Anyone who considers herself a true cook, or chef, or foodie, or connoisseur of kitchen gadgets understands the joy that comes from a full fridge. Or setting out all the ingredients for a new recipe. Or the mmms and ohs from the people around the table enjoying something you’ve spent all afternoon preparing.

Anybody who enjoys planning, preparing, and sharing a meal should consider herself lucky to have enough food every day. Because there are millions of Americans who don’t.

Feeding America reports that, in 2009, over 50 million Americans experienced food insecurity. Of those, over 17 million were children.  In 2009, 57% of  households experiencing food insecurity relied on food stamps, school lunch programs, WIC, and other nutrition programs to feed themselves and their families.

Despite how pervasive hunger and food insecurity are in our communities, Congress is considering a bill that places the burden of balancing the budget on the most needy.  HR1, the proposed federal budget, cuts WIC — providing nutrition support to mothers and small children — by over $700m. It reduces spending on the food stamp program and creates stricter eligibility requirements. It reduces funding for meals-on-wheels and reduced and free lunch programs (often the only source of a hot meal for a senior or child living in poverty).

HR1 doesn’t just affect hungry Americans — it cuts international Food for Peace aid to prevent and reduce hunger by $687m. This affects 18 million people in countries all over the world. To put this into context, the intervention in Libya has already cost about that much. So we are cutting food aid in favor of bombs.

Hunger is not an insurmountable problem. It’s not that there isn’t enough to go around. The United Nations World Food Programme reports that “there is enough food in the world today for everyone to have the nourishment necessary for a healthy and productive life.” The problem is that people who live in poverty don’t have enough money to afford the food they need, especially given the soaring prices of food (especially fresh food). 

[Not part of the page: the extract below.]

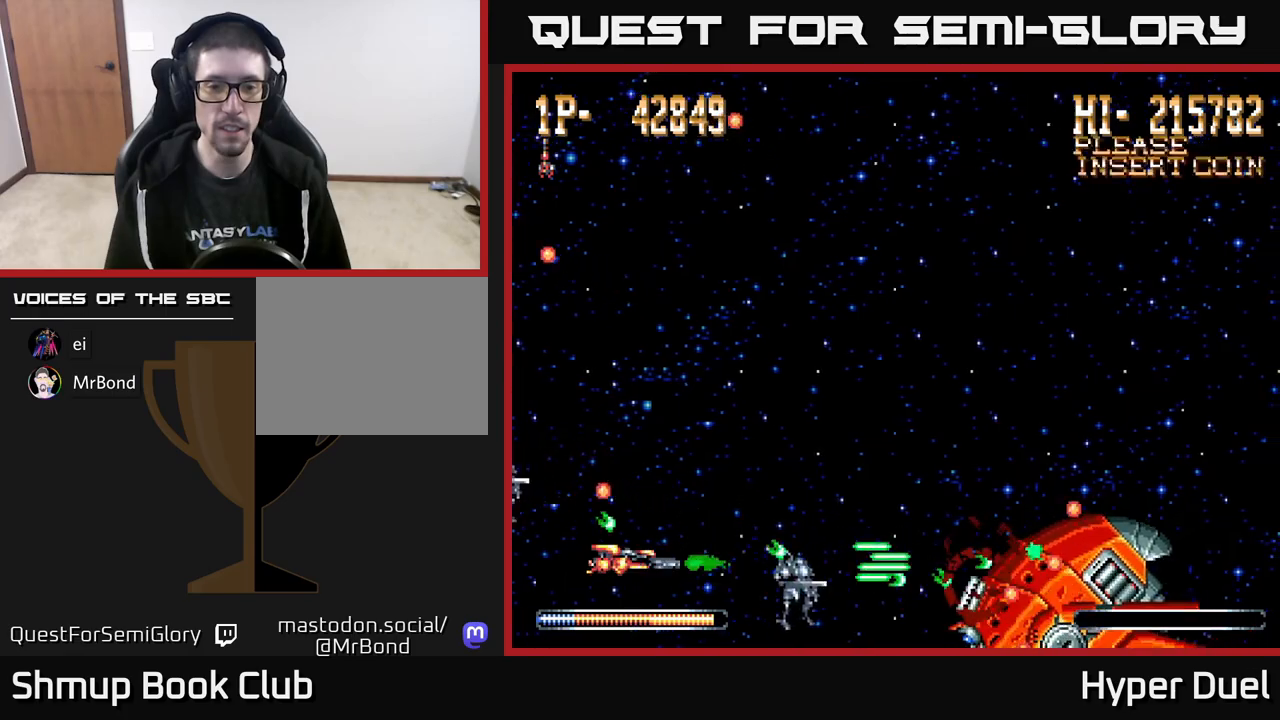
{"buttons": ["A"], "right_stick": "center", "events": []}
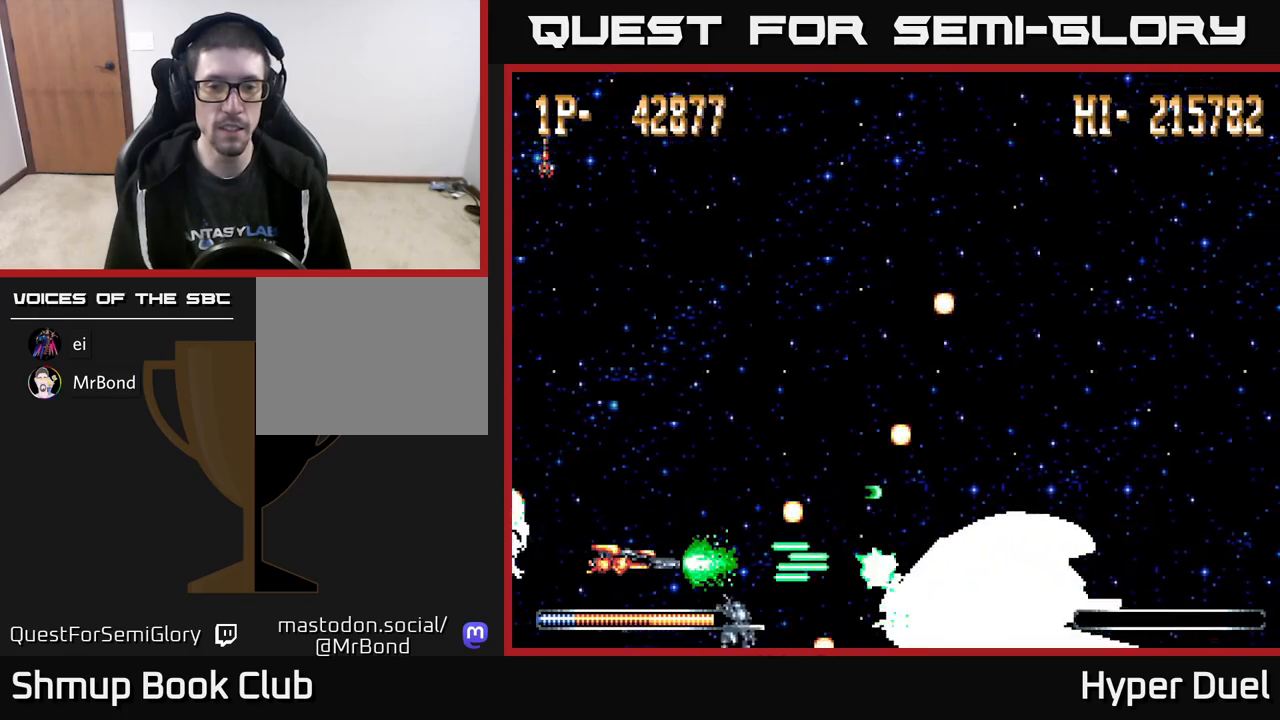
{"buttons": ["A", "DPAD_UP"], "right_stick": "center", "events": [[400, "DPAD_UP", "down"]]}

So, today, I join thousands of advocates and people of faith in fasting to show solidarity with my neighbors who don’t have enough to eat and add my voice to those calling for lawmakers to do what is right — feed the hungry.

It’s only for 4 days, nothing compared to a life of food insecurity. But I hope it will help educate me and, as I share my experience, others about what it means to go to bed hungry. (And I can donate the food I would have eaten in this time to my local soup kitchen.)